[Recorded data]
---
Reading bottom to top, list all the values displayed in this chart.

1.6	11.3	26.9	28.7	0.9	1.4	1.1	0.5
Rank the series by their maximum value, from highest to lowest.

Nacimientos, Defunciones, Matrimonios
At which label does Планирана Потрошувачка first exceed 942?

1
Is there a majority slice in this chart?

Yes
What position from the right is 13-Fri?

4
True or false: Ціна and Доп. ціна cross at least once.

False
---
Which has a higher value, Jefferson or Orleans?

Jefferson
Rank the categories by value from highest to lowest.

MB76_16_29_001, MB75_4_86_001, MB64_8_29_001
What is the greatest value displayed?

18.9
---
Please count the lines in the records that contain the word "lowest", treating uppercase and lowercase as different. Reply with the number alone.

Written reply:
2